* [What this task involves]
Copy the text of every item below word for word, leaving out the pictures.

* [Records provided]
□ □ □
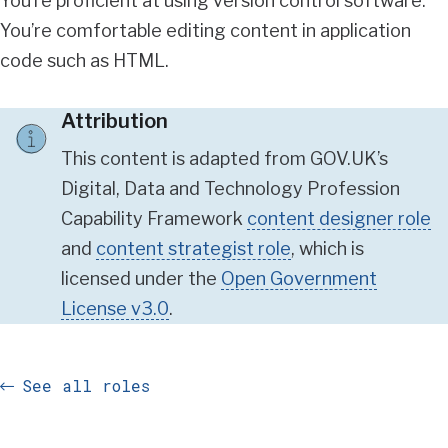
You’re proficient at using version control software.
You’re comfortable editing content in application
code such as HTML.
Attribution
This content is adapted from GOV.UK’s
Digital, Data and Technology Profession
Capability Framework
content designer role
and
content strategist role
, which is
licensed under the
Open Government
License v3.0
.
See all roles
□ □ □
* [Answer to this task]
You’re proficient at using version control software.
You’re comfortable editing content in application
code such as HTML.
Attribution
This content is adapted from GOV.UK’s
Digital, Data and Technology Profession
Capability Framework
content designer role
and
content strategist role
, which is
licensed under the
Open Government
License v3.0
.
See all roles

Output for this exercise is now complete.